Continue the excerpt on backing up MySQL databases from the point where it stops.

Excerpt provided:
• • • •

Offline backups are done by shutting down the server so the records can be archived without the fear of them being changed by the user. It also helps to ensure the server shut down gracefully and that errors were avoided. The problem with using this method on most production systems is that it necessitates a temporary loss of access to the service. For most service providers, such a consequence is anathema to the business model.
The value of this method is that one can be certain that the database has not changed at all while the backup is run. Further, in many cases, the backup is performed faster because the processor is not simultaneously serving data. For this reason, offline backups are usually performed in controlled environments or in situations where disruption is not critical to the user. These include internal databases, where administrators can inform all users about the disruption ahead of time, and small business websites that do not receive a lot of traffic.
Offline backups also have the benefit that the backup is usually held in a single file. This can then be used to copy a database across hosts with relative ease.
Shutting down a server obviously requires system administrator-like authority. So creating an offline backup relies on the system administrator shutting down the server. If your responsibilities include database administration, you will also have sufficient permission to shut down the server.
Live backups occur while the server continues to accept queries from users, while it's still online. It functions by locking down the tables so no new data may be written to them. Users usually do not lose access to the data and the integrity of the archive, for a particular point in time is assured.
Live backups are used by large, data-intensive sites such as Nokia's Ovi services and Google's web services. However, because they do not always require administrator access of the server itself, these tend to suit the backup needs of a development project.
Choosing a backup method
After having determined whether a database can be stopped for the backup, a developer can choose from three methods of archiving:
- Copying the data files (including administrative files such as logs and tablespaces)
- Exporting delimited text files
- Backing up with command-line programs
Which you choose depends on what permissions you have on the server and how you are accessing the data.
MySQL also allows for two other forms of backup: using the binary log and by setting up replication (using the master and slave servers). To be sure, these are the best ways to back up a MySQL database. But, both of these are administrative tasks and require system-administrator authority; they are not typically available to a developer. However, you can read more about them in the MySQL documentation. Use of the binary log for incremental backups is documented at:
Setting up replication is further dealt with at:
Copying the table files
The most direct way to back up database files is to copy from where MySQL stores the database itself. This will naturally vary based on platform. If you are unsure about which directory holds the MySQL database files, you can query MySQL itself to check:
mysql> SHOW VARIABLES LIKE 'datadir';
Alternatively, the following shell command sequence will give you the same information:
$ mysqladmin variables | grep datadir
| datadir | /var/lib/mysql/ |
Note that the location of administrative files, such as binary logs and InnoDB tablespaces are customizable and may not be in the data directory.
If you do not have direct access to the MySQL server, you can also write a simple Python program to get the information:
mydb = MySQLdb.connect('<hostname>',
cursor = mydb.cursor()
runit = cursor.execute("SHOW VARIABLES LIKE 'datadir'")
results = cursor.fetchall()
print "%s: %s" %(cursor.fetchone())

• • • •

Data supplied:
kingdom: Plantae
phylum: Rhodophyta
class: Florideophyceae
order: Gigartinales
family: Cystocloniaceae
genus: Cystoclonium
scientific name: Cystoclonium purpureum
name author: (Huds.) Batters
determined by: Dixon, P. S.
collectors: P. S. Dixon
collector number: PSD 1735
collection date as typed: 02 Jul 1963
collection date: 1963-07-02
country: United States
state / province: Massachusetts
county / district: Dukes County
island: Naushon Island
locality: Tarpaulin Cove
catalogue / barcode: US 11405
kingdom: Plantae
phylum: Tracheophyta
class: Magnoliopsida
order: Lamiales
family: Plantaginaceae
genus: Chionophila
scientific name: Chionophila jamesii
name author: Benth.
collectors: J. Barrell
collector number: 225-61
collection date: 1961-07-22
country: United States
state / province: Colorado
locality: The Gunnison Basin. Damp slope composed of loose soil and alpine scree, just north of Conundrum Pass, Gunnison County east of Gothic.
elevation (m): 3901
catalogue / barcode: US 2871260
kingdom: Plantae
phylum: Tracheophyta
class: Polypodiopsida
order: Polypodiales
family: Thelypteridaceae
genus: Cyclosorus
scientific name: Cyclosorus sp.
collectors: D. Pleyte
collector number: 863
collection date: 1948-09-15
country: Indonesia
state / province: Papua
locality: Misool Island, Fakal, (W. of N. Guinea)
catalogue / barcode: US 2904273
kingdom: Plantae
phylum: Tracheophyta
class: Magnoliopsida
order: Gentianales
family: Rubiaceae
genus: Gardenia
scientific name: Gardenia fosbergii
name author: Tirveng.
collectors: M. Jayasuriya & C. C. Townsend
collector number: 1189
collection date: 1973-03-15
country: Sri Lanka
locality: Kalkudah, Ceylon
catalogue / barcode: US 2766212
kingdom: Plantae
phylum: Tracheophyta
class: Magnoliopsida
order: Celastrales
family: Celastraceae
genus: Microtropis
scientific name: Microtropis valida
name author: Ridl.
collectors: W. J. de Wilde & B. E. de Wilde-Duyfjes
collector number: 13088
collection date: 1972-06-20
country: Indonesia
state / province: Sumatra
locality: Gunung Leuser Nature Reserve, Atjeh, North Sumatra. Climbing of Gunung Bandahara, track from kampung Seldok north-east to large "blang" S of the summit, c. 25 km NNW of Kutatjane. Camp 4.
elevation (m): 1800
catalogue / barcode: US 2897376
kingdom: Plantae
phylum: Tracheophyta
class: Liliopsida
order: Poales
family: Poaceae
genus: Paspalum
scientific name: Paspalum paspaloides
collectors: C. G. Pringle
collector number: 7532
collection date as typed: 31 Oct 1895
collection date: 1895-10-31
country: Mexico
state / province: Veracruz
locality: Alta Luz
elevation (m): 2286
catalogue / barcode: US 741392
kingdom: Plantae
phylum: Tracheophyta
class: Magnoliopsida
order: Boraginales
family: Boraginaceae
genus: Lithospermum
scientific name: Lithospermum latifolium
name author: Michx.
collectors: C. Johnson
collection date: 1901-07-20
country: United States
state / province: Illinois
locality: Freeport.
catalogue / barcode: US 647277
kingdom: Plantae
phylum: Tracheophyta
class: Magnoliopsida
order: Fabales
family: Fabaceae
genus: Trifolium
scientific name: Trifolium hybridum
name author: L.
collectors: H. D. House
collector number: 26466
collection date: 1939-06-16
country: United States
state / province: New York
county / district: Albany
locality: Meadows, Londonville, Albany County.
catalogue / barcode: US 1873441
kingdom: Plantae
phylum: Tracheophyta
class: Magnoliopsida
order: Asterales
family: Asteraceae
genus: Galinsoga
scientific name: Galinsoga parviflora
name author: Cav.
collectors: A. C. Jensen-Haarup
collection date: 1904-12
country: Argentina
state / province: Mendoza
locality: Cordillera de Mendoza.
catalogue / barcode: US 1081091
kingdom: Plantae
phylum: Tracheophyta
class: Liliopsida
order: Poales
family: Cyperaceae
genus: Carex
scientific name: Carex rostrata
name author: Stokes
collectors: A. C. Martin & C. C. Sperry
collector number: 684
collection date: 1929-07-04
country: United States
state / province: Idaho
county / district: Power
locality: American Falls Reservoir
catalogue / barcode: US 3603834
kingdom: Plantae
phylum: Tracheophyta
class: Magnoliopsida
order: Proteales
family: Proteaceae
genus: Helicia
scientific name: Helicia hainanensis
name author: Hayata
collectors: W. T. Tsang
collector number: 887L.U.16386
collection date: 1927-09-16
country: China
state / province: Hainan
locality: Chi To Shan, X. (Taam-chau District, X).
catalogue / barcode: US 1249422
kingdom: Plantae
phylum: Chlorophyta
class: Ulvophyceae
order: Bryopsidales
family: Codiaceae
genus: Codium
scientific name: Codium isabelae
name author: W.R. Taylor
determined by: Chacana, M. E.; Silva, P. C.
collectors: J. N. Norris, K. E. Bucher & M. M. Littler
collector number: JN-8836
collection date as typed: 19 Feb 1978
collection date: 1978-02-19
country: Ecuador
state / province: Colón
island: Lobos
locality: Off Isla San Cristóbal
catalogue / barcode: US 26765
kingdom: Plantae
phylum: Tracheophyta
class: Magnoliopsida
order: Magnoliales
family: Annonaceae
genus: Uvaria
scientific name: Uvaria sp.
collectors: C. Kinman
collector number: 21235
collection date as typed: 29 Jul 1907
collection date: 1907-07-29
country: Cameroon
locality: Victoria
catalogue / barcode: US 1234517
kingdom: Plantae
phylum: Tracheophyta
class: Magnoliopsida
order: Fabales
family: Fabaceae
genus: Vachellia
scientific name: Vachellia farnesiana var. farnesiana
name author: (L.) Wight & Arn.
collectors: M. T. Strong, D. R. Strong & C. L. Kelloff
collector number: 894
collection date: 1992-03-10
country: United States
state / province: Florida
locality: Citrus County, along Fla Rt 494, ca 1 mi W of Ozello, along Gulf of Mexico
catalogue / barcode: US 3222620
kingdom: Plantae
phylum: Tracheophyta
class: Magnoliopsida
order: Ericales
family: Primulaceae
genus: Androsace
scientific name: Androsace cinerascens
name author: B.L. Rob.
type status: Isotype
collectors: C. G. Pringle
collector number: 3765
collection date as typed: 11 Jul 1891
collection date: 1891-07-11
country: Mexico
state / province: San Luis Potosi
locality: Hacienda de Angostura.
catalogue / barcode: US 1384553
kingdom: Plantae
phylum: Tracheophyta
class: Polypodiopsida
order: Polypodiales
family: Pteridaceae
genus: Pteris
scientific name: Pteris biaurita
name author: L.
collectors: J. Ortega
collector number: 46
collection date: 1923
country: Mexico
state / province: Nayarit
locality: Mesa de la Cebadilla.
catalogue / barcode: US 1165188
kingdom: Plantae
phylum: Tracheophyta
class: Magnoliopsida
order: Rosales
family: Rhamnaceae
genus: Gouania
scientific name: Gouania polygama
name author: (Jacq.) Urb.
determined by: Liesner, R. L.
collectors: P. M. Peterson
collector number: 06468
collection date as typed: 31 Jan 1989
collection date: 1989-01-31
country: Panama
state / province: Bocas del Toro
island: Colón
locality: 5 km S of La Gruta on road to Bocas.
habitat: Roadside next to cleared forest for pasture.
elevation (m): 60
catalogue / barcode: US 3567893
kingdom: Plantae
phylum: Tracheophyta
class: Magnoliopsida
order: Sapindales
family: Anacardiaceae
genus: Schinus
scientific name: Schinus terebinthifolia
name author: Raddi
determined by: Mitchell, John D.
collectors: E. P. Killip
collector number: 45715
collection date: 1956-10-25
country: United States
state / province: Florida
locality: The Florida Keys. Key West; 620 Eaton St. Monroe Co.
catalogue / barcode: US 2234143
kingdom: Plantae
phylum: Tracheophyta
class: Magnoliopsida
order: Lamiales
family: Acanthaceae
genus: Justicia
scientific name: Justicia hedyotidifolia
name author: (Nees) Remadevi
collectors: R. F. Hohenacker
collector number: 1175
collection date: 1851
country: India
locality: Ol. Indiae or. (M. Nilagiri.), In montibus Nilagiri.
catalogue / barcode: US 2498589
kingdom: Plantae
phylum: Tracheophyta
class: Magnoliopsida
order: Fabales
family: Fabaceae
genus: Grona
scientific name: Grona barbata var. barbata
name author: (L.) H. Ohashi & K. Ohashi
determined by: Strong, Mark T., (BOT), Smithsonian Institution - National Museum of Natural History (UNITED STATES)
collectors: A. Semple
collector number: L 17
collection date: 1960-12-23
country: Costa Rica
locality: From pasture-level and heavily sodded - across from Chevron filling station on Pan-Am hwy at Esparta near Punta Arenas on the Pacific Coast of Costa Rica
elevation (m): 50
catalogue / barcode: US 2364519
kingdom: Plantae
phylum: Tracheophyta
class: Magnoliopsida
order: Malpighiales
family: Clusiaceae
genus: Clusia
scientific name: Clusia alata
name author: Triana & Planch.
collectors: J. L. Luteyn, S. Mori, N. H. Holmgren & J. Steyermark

• • • •

Result for this task:
Slight alteration of this program will also allow you to query several servers automatically. Simply change the login details and adapt the output to clarify which data is associated with which results.
Locking and flushing
If you are backing up an offline MyISAM system, you can copy any of the files once the server has been stopped. Before backing up a live system, however, you must lock the tables and flush the log files in order to get a consistent backup at a specific point. These tasks are handled by the LOCK TABLES and FLUSH commands respectively. When you use MySQL and its ancillary programs (such as mysqldump) to perform a backup, these tasks are performed automatically. When copying files directly, you must ensure both are done. How you apply them depends on whether you are backing up an entire database or a single table.
The LOCK TABLES command secures a specified table in a designated way. Tables can be referenced with aliases using AS and can be locked for reading or writing. For our purposes, we need only a read lock to create a backup. The syntax looks like this:
LOCK TABLES <tablename> READ;
This command requires two privileges: LOCK TABLES and SELECT.
It must be noted that LOCK TABLES does not lock all tables in a database but only one. This is useful for performing smaller backups that will not interrupt services or put too severe a strain on the server. However, unless you automate the process, manually locking and unlocking tables as you back up data can be ridiculously inefficient.
The FLUSH command is used to reset MySQL's caches. By re-initiating the cache at the point of backup, we get a clear point of demarcation for the database backup both in the database itself and in the logs. The basic syntax is straightforward, as follows:
FLUSH <the object to be reset>;
Use of FLUSH presupposes the RELOAD privilege for all relevant databases. What we reload depends on the process we are performing. For the purpose of backing up, we will always be flushing tables:
How we "flush" the tables will depend on whether we have already used the LOCK TABLES command to lock the table. If we have already locked a given table, we can call FLUSH for that specific table:
FLUSH TABLES <tablename>;
However, if we want to copy an entire database, we can bypass the LOCK TABLES command by incorporating the same call into FLUSH:
FLUSH TABLES WITH READ LOCK;
This use of FLUSH applies across the database, and all tables will be subject to the read lock. If the account accessing the database does not have sufficient privileges for all databases, an error will be thrown.
Unlocking the tables
Once you have copied the files for a backup, you need to remove the read lock you imposed earlier. This is done by releasing all locks for the current session:
Restoring the data
Restoring copies of the actual storage files is as simple as copying them back into place. This is best done when MySQL has stopped, lest you risk corruption. Similarly, if you have a separate MySQL server and want to transfer a database, you simply need to copy the directory structure from the one server to another. On restarting, MySQL will see the new database and treat it as if it had been created natively. When restoring the original data files, it is critical to ensure the permissions on the files and directories are appropriate and match those of the other MySQL databases.
Delimited backups within MySQL
MySQL allows for exporting of data from the MySQL command line. To do so, we simply direct the output from a SELECT statement to an output file.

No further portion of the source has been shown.